Dr. Clara Veronica Valdano is from Ecuador. She has a Ph.D. in Latin American and Spanish Literature and Cultures from the University of Illinois at Urbana-Champaign. The focus of her research was in Latin American Colonial period and Nineteenth-Century literature and cultures. Her approaches are grounded in interdisciplinary, cultural, feminist, and gender studies. She includes her research in her teaching.

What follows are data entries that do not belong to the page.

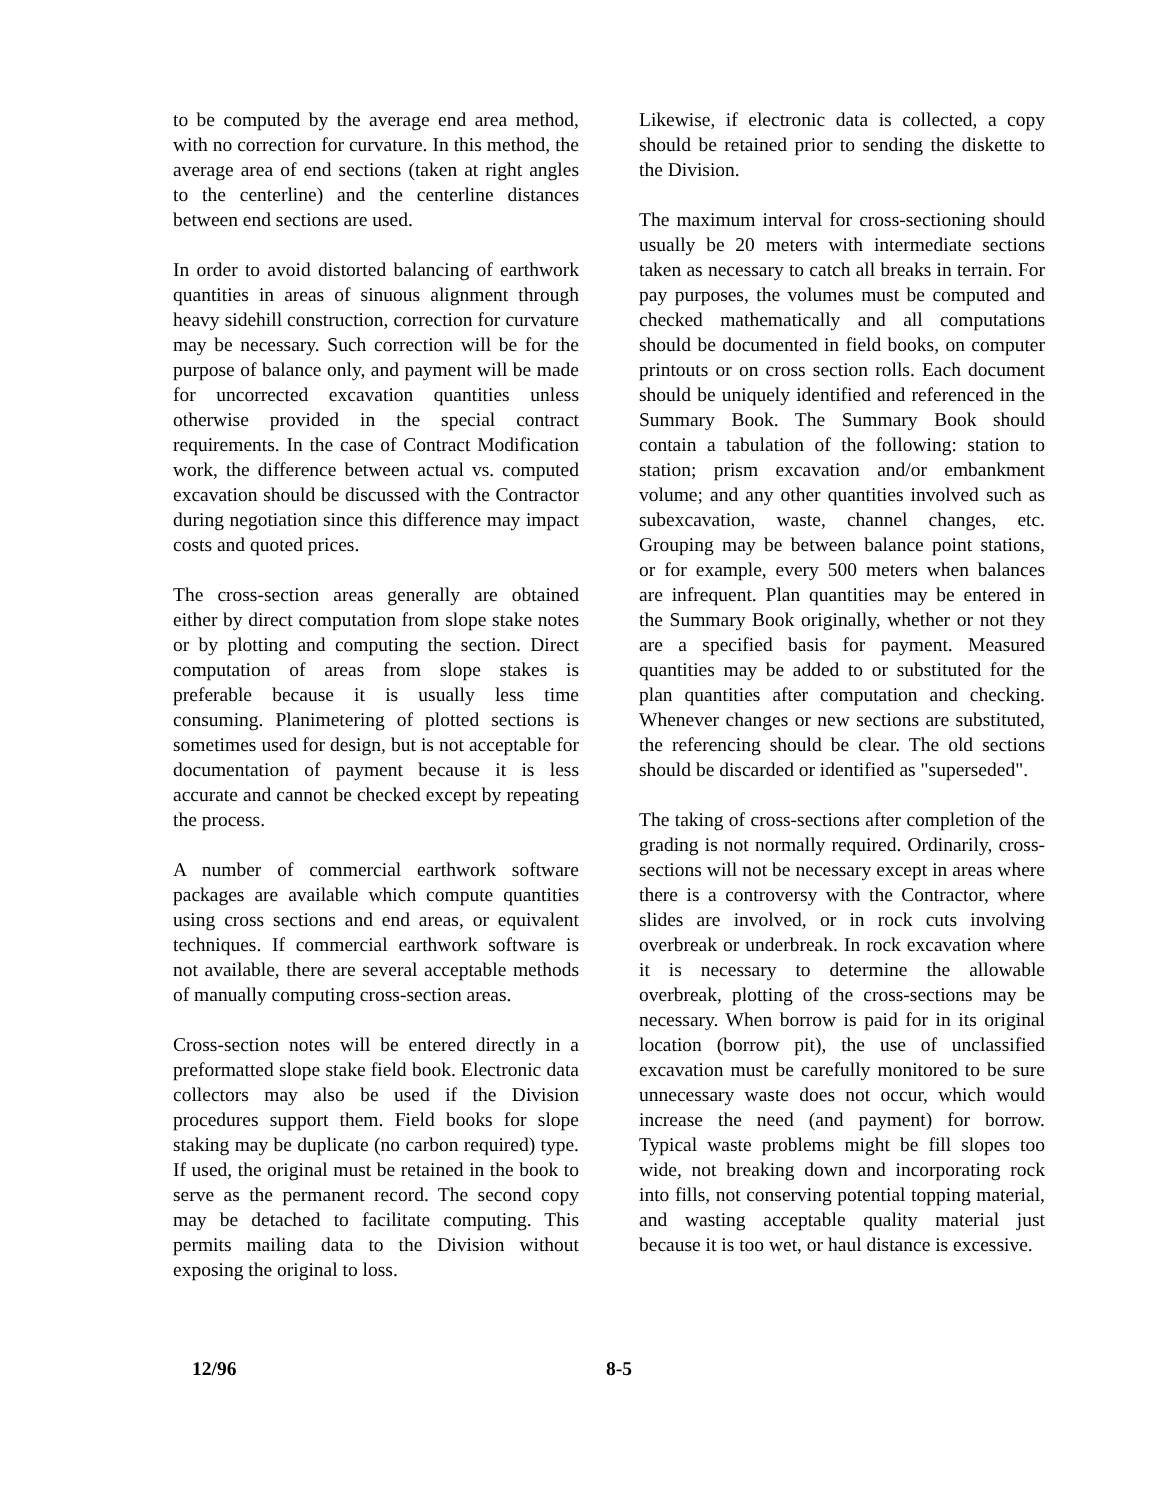to be computed by the average end area method, with no correction for curvature. In this method, the average area of end sections (taken at right angles to the centerline) and the centerline distances between end sections are used.
In order to avoid distorted balancing of earthwork quantities in areas of sinuous alignment through heavy sidehill construction, correction for curvature may be necessary. Such correction will be for the purpose of balance only, and payment will be made for uncorrected excavation quantities unless otherwise provided in the special contract requirements. In the case of Contract Modification work, the difference between actual vs. computed excavation should be discussed with the Contractor during negotiation since this difference may impact costs and quoted prices.
The cross-section areas generally are obtained either by direct computation from slope stake notes or by plotting and computing the section. Direct computation of areas from slope stakes is preferable because it is usually less time consuming. Planimetering of plotted sections is sometimes used for design, but is not acceptable for documentation of payment because it is less accurate and cannot be checked except by repeating the process.
A number of commercial earthwork software packages are available which compute quantities using cross sections and end areas, or equivalent techniques. If commercial earthwork software is not available, there are several acceptable methods of manually computing cross-section areas.
Cross-section notes will be entered directly in a preformatted slope stake field book. Electronic data collectors may also be used if the Division procedures support them. Field books for slope staking may be duplicate (no carbon required) type. If used, the original must be retained in the book to serve as the permanent record. The second copy may be detached to facilitate computing. This permits mailing data to the Division without exposing the original to loss.
Likewise, if electronic data is collected, a copy should be retained prior to sending the diskette to the Division.
The maximum interval for cross-sectioning should usually be 20 meters with intermediate sections taken as necessary to catch all breaks in terrain. For pay purposes, the volumes must be computed and checked mathematically and all computations should be documented in field books, on computer printouts or on cross section rolls. Each document should be uniquely identified and referenced in the Summary Book. The Summary Book should contain a tabulation of the following: station to station; prism excavation and/or embankment volume; and any other quantities involved such as subexcavation, waste, channel changes, etc. Grouping may be between balance point stations, or for example, every 500 meters when balances are infrequent. Plan quantities may be entered in the Summary Book originally, whether or not they are a specified basis for payment. Measured quantities may be added to or substituted for the plan quantities after computation and checking. Whenever changes or new sections are substituted, the referencing should be clear. The old sections should be discarded or identified as "superseded".
The taking of cross-sections after completion of the grading is not normally required. Ordinarily, cross-sections will not be necessary except in areas where there is a controversy with the Contractor, where slides are involved, or in rock cuts involving overbreak or underbreak. In rock excavation where it is necessary to determine the allowable overbreak, plotting of the cross-sections may be necessary. When borrow is paid for in its original location (borrow pit), the use of unclassified excavation must be carefully monitored to be sure unnecessary waste does not occur, which would increase the need (and payment) for borrow. Typical waste problems might be fill slopes too wide, not breaking down and incorporating rock into fills, not conserving potential topping material, and wasting acceptable quality material just because it is too wet, or haul distance is excessive.
12/96 8-5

She has  presented at conferences, researched, or published about a diversity of topics; some of the topics include:

  • Nineteenth-Century Andean literature: Feminism and Postcolonialism/Coloniality
  • Political and economic agency of indigenous women: Cacicas (Indigenous Women chiefs) in 17-18th Century Ecuador (Archival research)
  • History of the Incas and Tahuantinsuyo: Focus on Inca Garcilaso de la Vega, Guamán Poma de Ayala, and Martin Murua 
  • Visual Culture: Representations of Atahualpa from 16th-17th centuries. 
  • Analysis of Casta paintings and Casta system in Latin America 
  • History of Black communities and their contributions to Latin American nations.
  • Indigenous knowledge: Healers vs. “western” medicine.
  • Mestizos: Latin American popular cultures and oral traditions.
  • Colonial and capitalist exploitation of labor portrayed in Andean Novels
  • Cultural geography: The ideological representation of space in maps.
  • Mythical representations of space (16th-18th centuries).
  • Religious interpretations of topographies and volcanic eruptions in the 17th Century.
  • Smallpox epidemics in Quito (and the history of pandemics and vaccines).
  • Measuring the shape of the Earth in the equator (18th Century).   
  • Expeditions in the search for plants and minerals: Capitalism and/or science? 
  • Connections between patriotism and maps.
  • Representations of LGTBQ+ people through time and across cultures. 

She includes these topics in her classes, which broadly are Spanish language and Latin American/Spanish culture, history, and literature. She has also taught topics on Visual Culture and Cultural Geography. Dr. Valdano’s work shows a strong connection to the history of sciences as well –such as taxonomy, cartography, geodesy, physics, medicine, and botany.  

She is committed to fomenting policies on inclusivity, equity, and diversity in her classrooms and academic community. She incorporates these practices in everyday teaching, in the curriculum, and in the language used to interact with students. She has supported students’ events, ideas, and clubs to educate the community about inclusivity. 

Finally, Dr. Valdano also enjoys learning about technology. She is never afraid to try new technologies for teaching. She has been a virtual education teacher since 2006.  In her free time, she reads Hispanic authors and books on immigration, feminism, ethnicity, gender, and the history of humanity. Another passion of hers is learning about animal behavior. She also hikes in the company of her wife, friends, and dog.